• Sonuç bulunamadı

İŞLETMELERDE MOTİVASYON UYGULAMALARININ GEREKÇELERİ

4. MOTİVASYON

4.3. İŞLETMELERDE MOTİVASYON UYGULAMALARININ GEREKÇELERİ

4.3.1. İhtiyaçların Karşılanması

Çağdaş örgüt ve yönetim teorilerine göre, insan kaynağının önemi büyüktür. İşgörenler örgütsel etkililiğin yükselmesine ve düşmesine etkendirler. Motivasyon

uygulamaları sayesinde örgüt sadece çalışanların işgücünden etkin bir şekilde istifade etmekle kalmaz, aynı zamanda onların temel, sosyal ve ego ihtiyaçlarını karşılamalarını sağlar.

Örgüt, benimsediği motivasyon sistemi kapsamında işgörenlerinin tatmin olabilecekleri yol ve yöntemleri belirler ve onların ihtiyaçlarını uygun araçlarla destekleyerek personelini tatmin eder (Başaran 1998).

4.3.1.1. Temel İhtiyaçların Karşılanması

Motivasyonel kaygıları olmayan işletmeler, salt verdikleri ücret karşılığında insanları örgüt amaçları doğrultusunda çalıştırırken, çalışanlarını motive etme yolunda ilerleme kaydetmiş olan işletmeler, maaş haricinde özendirici ödemeler, kâra katılım, iş güvencesi gibi farklı telafi kaynakları geliştirerek uzun vadede işgörenlerinin temel ihtiyaçlarını karşılarlar.

Yeterli motivasyon sağlanır ise, işgören geçerliliği olmayan bir sebepten veya başkalarının şikayetlerinden ötürü işten çıkarılmayacağından ve bu sayede uzun bir süre temel ihtiyaçlarını karşılamaktan mahrum olmayacağından emin olur (Koontz ve O’donnell 1968).

4.3.1.2. Sosyal İhtiyaçların Karşılanması

Birey için başka insanlarla ilişki ve irtibat halinde olma ihtiyacı hem çalıştığı işletme içerisinde hem de işyeri dışında karşılanmaya muhtaç bir ihtiyaçtır. İşletme dahilinde bu ihtiyaçların giderilmesi, terfi, statü sembolleri, grup çalışması, çatışmaları en aza indiren bir örgüt iklimi gibi öğeleri içeren bir motivasyon sistemi ile mümkün olur.

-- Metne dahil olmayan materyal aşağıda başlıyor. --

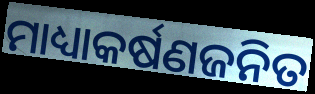
ମାଧ୍ୟାକର୍ଷଣଜନିତ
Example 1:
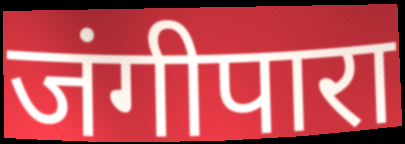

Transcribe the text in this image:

जंगीपारा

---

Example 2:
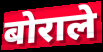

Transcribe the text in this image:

बोराले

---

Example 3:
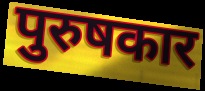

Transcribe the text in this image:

पुरुषकार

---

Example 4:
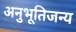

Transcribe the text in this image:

अनुभूतिजन्य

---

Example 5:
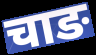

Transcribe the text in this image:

चाङ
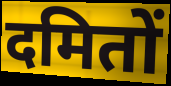
दमितों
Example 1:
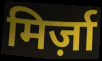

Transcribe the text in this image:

मिर्ज़ा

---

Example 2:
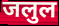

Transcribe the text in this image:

जलुल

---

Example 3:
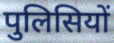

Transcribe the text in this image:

पुलिसियों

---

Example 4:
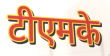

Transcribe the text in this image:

टीएमके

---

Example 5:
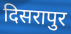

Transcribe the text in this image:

दिसरापुर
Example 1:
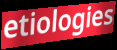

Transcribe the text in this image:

etiologies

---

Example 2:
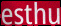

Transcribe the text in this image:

esthu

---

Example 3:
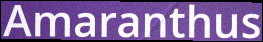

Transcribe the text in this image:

Amaranthus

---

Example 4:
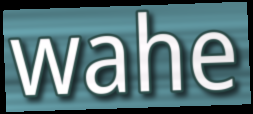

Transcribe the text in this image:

wahe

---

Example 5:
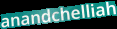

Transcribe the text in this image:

anandchelliah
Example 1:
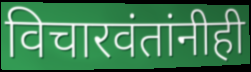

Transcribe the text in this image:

विचारवंतांनीही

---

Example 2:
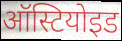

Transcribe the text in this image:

ऑस्टियोइड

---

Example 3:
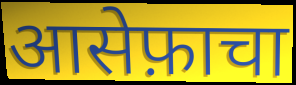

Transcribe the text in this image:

आसेफ़ाचा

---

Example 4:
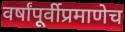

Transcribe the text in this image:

वर्षांपूर्वीप्रमाणेच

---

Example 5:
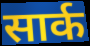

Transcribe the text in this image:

सार्क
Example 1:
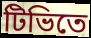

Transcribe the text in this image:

টিভিতে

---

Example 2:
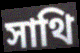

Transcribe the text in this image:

সাথি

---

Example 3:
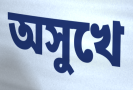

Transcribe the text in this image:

অসুখে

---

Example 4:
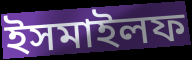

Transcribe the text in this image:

ইসমাইলফ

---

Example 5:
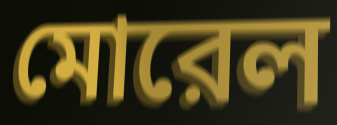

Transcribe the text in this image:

মোরেল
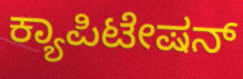
ಕ್ಯಾಪಿಟೇಷನ್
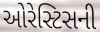
ઓરેસ્ટિસની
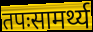
तपःसामर्थ्य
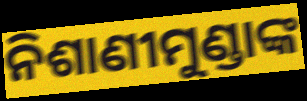
ନିଶାଣୀମୁଣ୍ଡାଙ୍କ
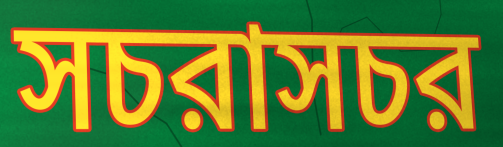
সচরাসচর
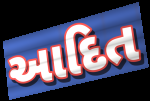
આદિત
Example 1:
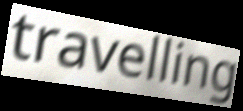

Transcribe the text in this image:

travelling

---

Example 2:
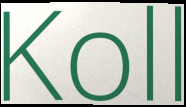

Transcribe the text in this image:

Koll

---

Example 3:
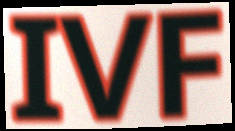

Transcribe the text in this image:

IVF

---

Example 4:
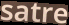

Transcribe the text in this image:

satre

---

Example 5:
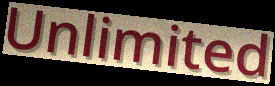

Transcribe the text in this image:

Unlimited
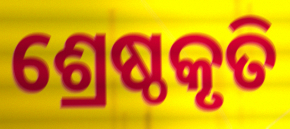
ଶ୍ରେଷ୍ଠକୃତି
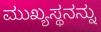
ಮುಖ್ಯಸ್ಥನನ್ನು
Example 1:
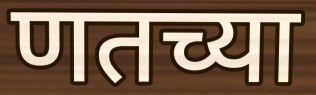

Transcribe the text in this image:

णतच्या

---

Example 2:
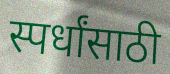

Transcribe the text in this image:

स्पर्धांसाठी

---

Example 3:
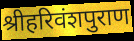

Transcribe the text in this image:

श्रीहरिवंशपुराण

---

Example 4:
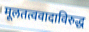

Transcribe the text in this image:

मूलतत्ववादाविरुद्ध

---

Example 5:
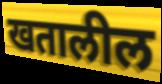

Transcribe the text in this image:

खतालील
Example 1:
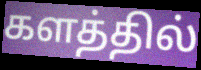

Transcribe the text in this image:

களத்தில்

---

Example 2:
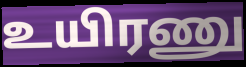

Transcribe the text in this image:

உயிரணு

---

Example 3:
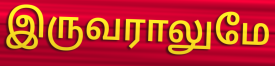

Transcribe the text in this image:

இருவராலுமே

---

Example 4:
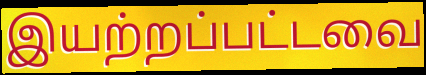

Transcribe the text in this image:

இயற்றப்பட்டவை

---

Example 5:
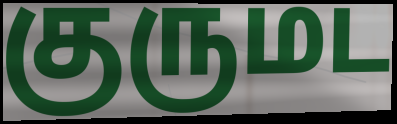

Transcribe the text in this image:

குருமட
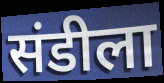
संडीला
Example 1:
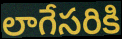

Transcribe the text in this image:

లాగేసరికి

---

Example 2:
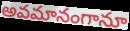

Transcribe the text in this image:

అవమానంగానూ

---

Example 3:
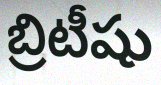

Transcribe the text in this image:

బ్రిటీషు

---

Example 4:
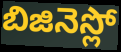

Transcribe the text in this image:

బిజినెస్లో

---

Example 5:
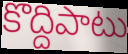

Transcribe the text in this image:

కొద్దిపాటు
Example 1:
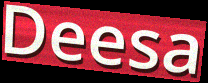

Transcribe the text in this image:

Deesa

İsimlere göre ayrılmış park yerleri, yine isme özel bürolar, daha iyi ofis ekipmanları ve mobilyalar bu tür ait olma, benimsenme ve kimlik duygusu kazanma güdülerini karşılamaya yardımcı statü sembolleridirler (Yılmaz 1999).

4.3.1.3. Ego Tatmini

Ego ihtiyaçları bireyin saygınlık, takdir edilme ve kendini gerçekleştirme ihtiyaçlarıdır. Her işgörende güçlü bir şekilde bulunmayan bu ihtiyaçlar, motivasyon sisteminde çok faydalı olabilir.

Örgüt, bir yandan iş performansının kabul edilebilir standartlara uygunluğunu, iş ahlakını, giyim-kuşam ve lisan özelliklerini yetenek ve terfi değerlendirmeleri yoluyla teşvik ederek, bir yandan da yetki devri, karar ve çözümlerde personelin fikrine başvurma, eğitim olanakları yaratıcılığın ödüllendirilmesi gibi yöntemlerle bu ihtiyaçları karşılar (Koontz ve O’donnell 1968).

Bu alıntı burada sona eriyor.